**Try it:**
Starting at the line with "cell phone: present [578,426,641,452]" and ending at the line with "soap bottle: none", print exactly the lines of the entries below. Pictures do not belong in the copy.

**Data for review:**
***
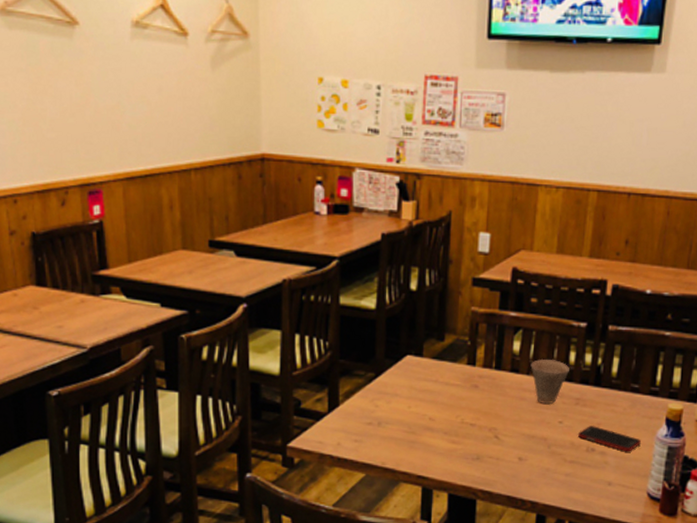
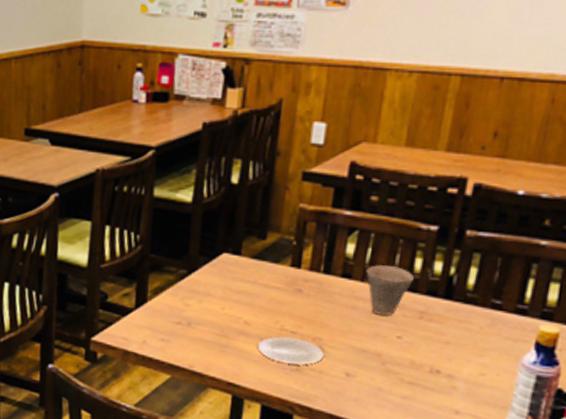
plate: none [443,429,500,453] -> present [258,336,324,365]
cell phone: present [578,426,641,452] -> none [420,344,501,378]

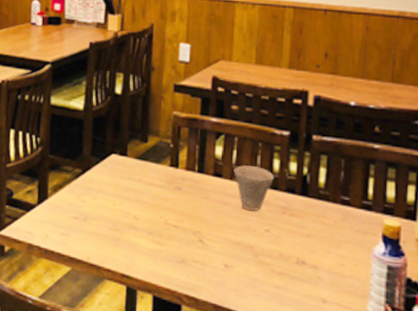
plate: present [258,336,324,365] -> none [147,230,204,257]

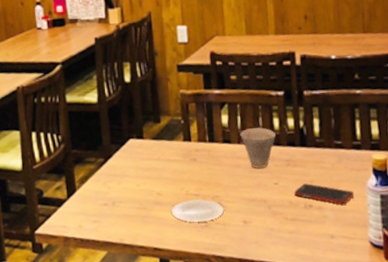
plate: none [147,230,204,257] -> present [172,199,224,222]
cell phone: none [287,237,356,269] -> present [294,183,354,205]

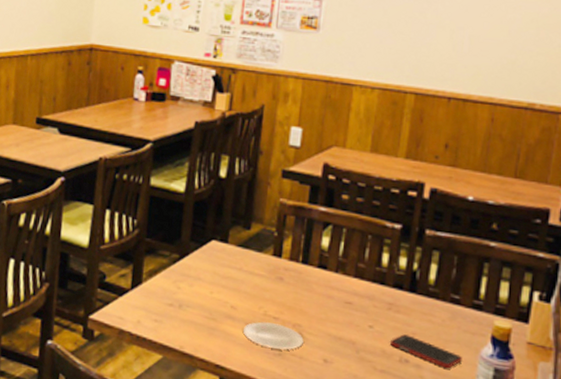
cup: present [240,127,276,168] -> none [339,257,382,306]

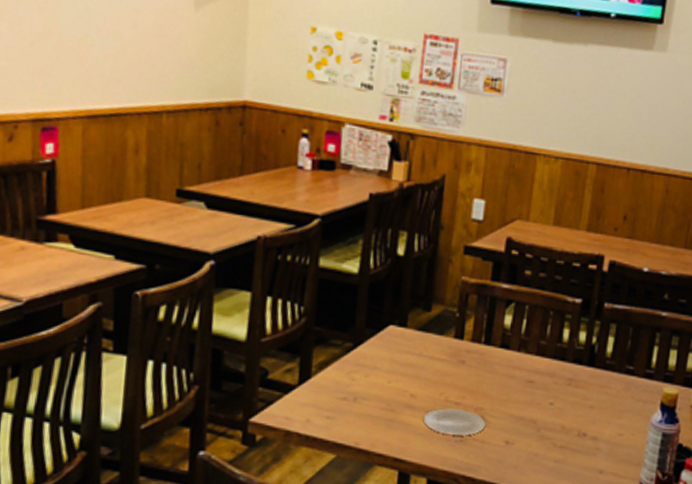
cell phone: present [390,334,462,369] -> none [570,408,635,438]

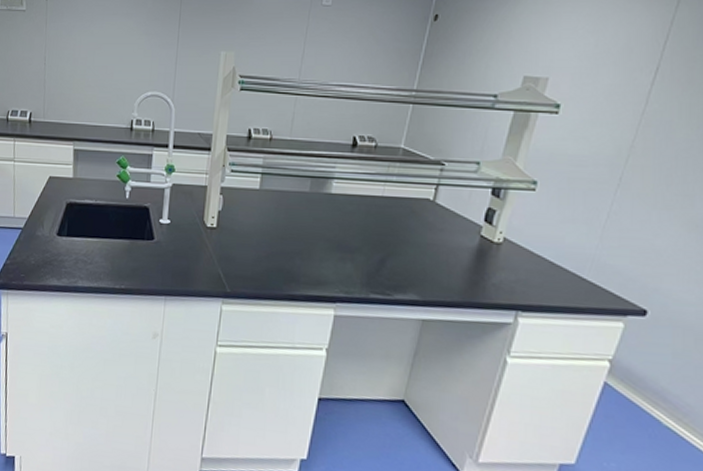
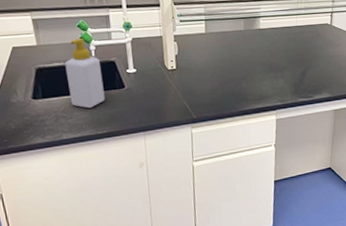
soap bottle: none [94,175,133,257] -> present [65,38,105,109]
***
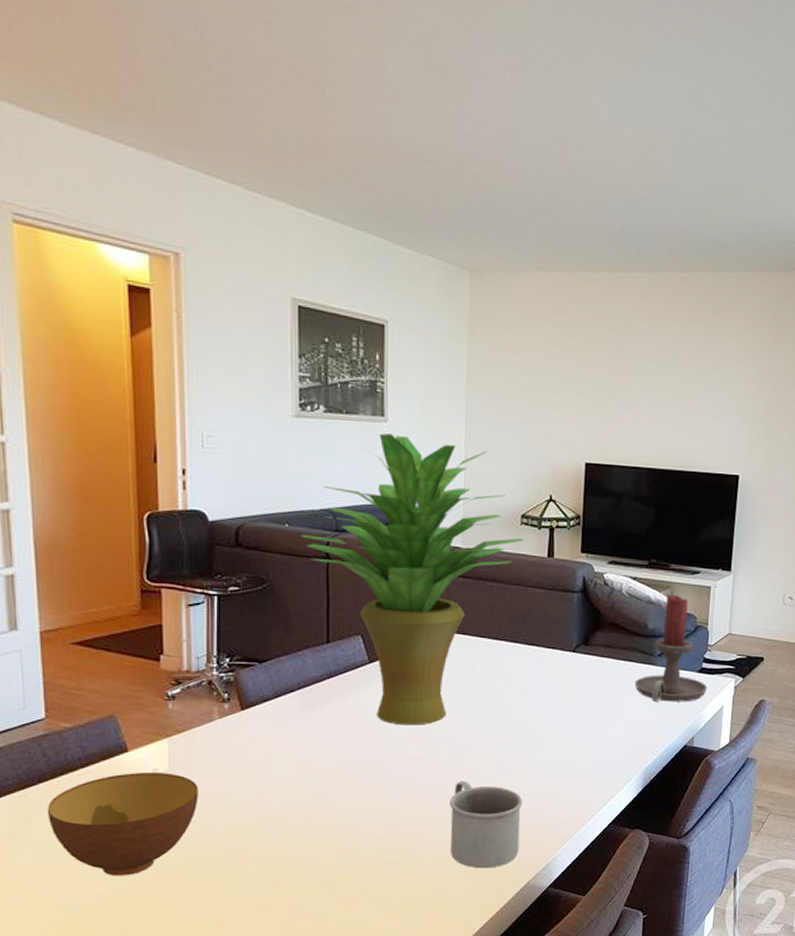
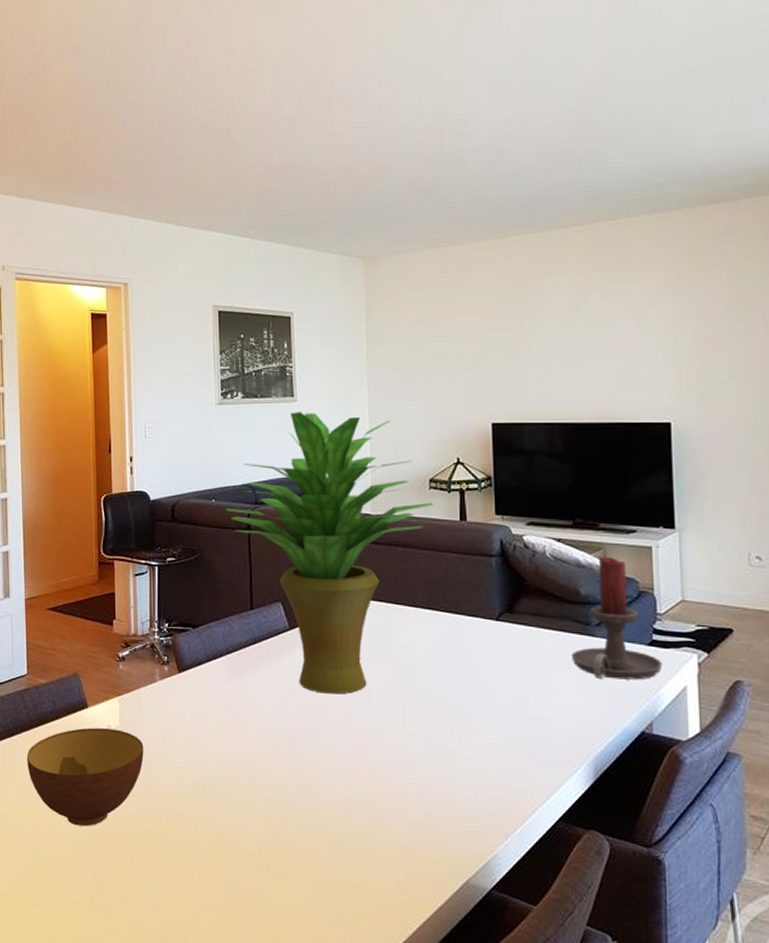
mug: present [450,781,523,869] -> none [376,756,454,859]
***
**Task output:**
cell phone: present [578,426,641,452] -> none [420,344,501,378]

plate: present [258,336,324,365] -> none [147,230,204,257]

plate: none [147,230,204,257] -> present [172,199,224,222]
cell phone: none [287,237,356,269] -> present [294,183,354,205]

cup: present [240,127,276,168] -> none [339,257,382,306]

cell phone: present [390,334,462,369] -> none [570,408,635,438]

soap bottle: none [94,175,133,257] -> present [65,38,105,109]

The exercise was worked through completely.